» DATA SUPPLIED
______

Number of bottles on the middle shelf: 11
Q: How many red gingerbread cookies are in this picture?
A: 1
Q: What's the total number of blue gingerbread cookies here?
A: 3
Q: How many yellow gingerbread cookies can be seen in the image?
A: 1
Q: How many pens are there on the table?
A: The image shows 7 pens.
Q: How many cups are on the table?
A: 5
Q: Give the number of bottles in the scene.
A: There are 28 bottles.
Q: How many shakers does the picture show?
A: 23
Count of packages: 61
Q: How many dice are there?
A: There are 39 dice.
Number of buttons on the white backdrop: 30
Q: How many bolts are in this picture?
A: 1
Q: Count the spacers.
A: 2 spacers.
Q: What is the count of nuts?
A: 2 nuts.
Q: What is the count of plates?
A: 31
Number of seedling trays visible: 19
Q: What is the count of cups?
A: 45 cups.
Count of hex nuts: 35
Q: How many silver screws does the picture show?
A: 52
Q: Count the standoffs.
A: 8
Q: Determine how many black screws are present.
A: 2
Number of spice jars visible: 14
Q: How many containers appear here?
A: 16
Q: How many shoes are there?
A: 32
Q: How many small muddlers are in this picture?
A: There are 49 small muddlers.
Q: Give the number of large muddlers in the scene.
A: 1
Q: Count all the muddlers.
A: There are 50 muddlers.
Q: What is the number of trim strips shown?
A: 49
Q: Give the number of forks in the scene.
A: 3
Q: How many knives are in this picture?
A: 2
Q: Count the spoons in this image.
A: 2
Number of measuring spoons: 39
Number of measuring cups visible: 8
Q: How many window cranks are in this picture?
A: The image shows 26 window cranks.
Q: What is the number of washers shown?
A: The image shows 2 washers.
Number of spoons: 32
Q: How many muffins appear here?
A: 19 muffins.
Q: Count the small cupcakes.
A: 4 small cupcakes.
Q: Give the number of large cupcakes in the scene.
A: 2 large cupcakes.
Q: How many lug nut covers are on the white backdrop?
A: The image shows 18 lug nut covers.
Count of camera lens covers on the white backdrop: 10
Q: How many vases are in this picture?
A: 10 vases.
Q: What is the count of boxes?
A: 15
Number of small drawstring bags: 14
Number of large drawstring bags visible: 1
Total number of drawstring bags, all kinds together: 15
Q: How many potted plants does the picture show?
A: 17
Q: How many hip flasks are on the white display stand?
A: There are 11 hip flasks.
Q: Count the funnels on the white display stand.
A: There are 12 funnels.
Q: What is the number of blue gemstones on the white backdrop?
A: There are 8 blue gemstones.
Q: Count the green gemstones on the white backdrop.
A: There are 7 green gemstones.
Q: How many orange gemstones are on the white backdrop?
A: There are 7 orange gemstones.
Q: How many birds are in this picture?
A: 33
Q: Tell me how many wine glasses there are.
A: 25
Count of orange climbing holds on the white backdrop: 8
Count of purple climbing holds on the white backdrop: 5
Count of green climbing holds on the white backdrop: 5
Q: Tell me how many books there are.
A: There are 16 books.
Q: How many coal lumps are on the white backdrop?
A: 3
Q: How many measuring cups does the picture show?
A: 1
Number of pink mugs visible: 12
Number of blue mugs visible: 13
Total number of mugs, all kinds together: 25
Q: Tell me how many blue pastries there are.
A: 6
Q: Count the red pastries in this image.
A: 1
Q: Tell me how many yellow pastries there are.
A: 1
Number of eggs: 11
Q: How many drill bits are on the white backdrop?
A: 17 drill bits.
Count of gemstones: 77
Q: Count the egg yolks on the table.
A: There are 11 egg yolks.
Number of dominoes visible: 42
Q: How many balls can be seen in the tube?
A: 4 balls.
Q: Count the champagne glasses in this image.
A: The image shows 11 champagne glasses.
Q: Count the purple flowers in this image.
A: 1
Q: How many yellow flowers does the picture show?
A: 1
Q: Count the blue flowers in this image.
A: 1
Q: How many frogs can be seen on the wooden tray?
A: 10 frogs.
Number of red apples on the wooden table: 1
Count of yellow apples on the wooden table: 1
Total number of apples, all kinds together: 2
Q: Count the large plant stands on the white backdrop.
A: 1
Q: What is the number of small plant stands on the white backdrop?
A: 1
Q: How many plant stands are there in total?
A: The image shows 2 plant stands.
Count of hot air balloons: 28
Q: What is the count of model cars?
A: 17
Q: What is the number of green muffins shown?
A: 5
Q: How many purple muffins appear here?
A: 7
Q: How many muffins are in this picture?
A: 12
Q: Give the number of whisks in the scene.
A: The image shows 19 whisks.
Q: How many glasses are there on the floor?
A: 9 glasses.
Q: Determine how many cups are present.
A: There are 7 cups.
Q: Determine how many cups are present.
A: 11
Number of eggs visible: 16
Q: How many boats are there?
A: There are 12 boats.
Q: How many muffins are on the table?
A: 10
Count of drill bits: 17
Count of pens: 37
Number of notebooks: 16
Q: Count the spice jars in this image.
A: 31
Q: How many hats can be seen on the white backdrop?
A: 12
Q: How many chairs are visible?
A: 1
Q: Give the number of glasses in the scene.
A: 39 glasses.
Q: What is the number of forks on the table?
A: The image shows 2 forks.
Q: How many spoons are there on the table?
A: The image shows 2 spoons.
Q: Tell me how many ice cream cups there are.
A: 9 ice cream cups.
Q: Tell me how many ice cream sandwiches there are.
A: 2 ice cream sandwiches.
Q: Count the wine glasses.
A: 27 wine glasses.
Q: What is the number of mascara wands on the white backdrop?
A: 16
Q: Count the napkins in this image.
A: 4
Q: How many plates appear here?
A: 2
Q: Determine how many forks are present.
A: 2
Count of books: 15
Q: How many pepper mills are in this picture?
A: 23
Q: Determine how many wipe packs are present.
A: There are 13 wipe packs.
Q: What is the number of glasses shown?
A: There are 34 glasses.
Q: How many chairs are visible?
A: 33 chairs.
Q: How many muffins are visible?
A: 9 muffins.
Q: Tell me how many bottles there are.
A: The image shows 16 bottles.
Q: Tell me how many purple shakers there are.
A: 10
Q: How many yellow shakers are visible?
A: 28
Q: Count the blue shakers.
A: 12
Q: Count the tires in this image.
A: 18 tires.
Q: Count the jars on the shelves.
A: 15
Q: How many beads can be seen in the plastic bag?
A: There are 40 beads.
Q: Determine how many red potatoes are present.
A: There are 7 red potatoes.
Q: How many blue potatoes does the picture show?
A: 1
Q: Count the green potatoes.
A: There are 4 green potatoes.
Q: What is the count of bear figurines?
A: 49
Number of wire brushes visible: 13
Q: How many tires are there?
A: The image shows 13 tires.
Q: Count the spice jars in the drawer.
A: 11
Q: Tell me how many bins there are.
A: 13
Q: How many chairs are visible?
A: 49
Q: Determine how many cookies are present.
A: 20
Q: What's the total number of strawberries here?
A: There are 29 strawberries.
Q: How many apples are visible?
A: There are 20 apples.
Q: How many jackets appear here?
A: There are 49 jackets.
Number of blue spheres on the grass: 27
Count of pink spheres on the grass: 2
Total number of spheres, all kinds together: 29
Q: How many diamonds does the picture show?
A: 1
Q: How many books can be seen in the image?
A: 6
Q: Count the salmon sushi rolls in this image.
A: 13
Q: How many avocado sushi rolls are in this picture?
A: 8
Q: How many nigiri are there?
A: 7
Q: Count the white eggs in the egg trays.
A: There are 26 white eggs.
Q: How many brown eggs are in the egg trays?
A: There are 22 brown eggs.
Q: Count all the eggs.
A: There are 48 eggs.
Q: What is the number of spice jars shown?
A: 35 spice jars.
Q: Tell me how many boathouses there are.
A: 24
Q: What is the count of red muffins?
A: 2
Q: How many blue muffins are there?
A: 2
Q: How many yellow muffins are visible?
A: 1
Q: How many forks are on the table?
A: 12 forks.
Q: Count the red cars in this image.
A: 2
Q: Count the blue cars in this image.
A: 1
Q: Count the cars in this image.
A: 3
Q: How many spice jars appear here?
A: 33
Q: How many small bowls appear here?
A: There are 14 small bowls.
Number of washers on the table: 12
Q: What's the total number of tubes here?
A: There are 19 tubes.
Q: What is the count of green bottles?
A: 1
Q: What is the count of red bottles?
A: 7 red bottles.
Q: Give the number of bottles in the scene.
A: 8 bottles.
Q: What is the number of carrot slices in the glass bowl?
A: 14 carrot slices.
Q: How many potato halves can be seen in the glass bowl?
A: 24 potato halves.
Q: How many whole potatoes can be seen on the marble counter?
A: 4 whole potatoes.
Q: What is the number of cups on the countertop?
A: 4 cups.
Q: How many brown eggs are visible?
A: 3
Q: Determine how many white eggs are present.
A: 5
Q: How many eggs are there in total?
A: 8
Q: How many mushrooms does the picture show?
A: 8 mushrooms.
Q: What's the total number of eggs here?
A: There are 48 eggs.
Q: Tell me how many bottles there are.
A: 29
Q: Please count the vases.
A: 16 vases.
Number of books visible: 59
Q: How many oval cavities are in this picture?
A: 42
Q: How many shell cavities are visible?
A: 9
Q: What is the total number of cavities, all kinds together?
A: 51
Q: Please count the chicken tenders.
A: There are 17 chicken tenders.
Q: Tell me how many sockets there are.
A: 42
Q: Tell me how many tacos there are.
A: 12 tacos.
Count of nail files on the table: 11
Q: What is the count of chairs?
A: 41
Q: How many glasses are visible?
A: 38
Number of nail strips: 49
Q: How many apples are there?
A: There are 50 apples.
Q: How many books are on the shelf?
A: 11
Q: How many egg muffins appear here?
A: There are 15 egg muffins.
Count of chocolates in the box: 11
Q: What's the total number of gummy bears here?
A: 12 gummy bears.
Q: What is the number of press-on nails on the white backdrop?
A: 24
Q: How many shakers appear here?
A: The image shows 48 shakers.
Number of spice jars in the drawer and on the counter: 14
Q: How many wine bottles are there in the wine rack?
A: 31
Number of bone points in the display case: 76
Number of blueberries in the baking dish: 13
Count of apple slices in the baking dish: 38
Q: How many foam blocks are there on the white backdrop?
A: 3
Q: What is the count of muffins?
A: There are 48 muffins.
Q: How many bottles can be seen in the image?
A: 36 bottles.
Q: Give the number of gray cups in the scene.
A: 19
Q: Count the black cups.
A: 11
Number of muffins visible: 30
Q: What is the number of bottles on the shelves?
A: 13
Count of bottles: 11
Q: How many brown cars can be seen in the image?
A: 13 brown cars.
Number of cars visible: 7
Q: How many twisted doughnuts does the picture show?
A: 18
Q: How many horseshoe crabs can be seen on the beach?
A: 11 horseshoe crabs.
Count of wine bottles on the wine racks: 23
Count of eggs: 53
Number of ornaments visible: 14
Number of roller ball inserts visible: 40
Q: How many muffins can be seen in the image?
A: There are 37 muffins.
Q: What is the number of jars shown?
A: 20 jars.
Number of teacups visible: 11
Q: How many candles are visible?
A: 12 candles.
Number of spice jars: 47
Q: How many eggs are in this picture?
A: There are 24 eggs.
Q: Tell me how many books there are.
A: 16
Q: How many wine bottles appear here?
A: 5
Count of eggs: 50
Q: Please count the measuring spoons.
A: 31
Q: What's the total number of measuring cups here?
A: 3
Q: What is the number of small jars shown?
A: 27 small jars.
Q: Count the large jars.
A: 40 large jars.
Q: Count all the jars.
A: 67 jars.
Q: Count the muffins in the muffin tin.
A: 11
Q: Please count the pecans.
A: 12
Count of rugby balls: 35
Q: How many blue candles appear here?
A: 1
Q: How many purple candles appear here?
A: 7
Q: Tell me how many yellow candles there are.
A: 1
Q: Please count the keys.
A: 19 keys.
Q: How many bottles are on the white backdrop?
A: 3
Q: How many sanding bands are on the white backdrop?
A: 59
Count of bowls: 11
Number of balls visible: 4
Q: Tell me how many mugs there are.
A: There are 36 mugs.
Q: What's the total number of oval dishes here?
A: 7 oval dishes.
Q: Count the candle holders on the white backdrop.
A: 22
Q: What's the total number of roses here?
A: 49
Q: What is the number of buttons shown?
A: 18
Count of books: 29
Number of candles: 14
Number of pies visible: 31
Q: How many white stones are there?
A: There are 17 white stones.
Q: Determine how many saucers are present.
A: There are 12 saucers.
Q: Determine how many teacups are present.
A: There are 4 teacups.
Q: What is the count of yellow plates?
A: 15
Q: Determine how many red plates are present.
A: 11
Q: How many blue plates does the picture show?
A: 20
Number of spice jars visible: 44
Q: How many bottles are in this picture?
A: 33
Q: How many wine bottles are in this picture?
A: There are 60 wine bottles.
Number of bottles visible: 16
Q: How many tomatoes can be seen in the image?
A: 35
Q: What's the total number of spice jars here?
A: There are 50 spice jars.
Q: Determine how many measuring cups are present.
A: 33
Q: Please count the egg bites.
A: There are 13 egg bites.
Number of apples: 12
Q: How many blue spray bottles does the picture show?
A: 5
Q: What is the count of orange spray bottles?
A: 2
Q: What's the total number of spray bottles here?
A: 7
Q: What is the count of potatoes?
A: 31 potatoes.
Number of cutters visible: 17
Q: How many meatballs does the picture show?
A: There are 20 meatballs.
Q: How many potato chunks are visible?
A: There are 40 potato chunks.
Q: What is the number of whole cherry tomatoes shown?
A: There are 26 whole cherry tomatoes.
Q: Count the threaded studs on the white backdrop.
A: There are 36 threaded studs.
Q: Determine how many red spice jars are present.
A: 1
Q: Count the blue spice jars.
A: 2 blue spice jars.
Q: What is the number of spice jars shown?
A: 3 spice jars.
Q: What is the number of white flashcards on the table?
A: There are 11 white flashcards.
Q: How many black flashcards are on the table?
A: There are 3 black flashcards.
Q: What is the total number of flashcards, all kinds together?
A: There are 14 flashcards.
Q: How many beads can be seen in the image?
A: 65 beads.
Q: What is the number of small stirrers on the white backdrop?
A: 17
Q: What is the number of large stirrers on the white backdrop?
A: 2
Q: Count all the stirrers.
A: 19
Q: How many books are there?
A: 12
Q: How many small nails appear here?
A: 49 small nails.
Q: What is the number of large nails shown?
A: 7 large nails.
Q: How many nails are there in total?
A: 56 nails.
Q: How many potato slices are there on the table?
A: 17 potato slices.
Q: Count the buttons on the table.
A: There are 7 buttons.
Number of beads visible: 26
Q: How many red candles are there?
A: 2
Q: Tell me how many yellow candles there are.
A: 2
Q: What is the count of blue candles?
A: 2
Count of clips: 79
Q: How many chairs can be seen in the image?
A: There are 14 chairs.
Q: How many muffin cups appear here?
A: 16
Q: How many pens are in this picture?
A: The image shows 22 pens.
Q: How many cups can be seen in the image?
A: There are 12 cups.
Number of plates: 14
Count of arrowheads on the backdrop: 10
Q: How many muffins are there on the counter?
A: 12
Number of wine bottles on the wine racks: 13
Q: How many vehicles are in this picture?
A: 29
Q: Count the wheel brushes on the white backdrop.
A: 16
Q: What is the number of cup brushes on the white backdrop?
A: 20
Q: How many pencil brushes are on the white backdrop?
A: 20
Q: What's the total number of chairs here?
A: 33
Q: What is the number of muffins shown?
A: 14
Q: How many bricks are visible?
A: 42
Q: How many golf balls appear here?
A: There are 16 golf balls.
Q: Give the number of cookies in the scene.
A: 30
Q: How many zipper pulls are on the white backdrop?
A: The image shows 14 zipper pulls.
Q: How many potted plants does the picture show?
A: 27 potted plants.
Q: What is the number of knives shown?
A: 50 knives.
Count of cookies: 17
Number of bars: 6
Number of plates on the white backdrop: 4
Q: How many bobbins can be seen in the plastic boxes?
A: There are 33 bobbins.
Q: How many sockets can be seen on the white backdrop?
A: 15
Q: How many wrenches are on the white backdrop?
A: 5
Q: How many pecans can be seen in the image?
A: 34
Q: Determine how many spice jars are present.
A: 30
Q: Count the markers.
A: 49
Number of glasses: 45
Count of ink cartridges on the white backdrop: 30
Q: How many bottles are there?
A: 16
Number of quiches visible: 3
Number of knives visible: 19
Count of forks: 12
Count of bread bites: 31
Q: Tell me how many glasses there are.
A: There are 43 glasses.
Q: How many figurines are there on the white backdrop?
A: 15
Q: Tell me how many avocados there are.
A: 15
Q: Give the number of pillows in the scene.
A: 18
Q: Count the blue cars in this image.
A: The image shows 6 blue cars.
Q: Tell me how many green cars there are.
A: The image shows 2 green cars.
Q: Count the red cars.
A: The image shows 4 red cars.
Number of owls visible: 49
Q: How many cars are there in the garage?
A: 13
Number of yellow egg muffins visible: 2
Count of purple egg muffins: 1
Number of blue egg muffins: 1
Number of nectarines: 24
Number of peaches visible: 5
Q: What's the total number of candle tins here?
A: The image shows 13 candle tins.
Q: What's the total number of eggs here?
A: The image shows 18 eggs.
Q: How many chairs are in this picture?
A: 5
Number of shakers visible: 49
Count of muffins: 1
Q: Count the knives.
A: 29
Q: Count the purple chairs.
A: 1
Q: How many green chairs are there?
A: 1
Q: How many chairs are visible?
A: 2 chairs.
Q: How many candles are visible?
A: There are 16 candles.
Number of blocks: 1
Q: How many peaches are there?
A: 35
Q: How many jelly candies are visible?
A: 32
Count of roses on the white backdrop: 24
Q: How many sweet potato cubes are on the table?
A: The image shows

______

» SHORT EXERCISE
How many lines of the data above contain the string "holds", with case counted? Reply with the number alone.

» PROBLEM SOLUTION
3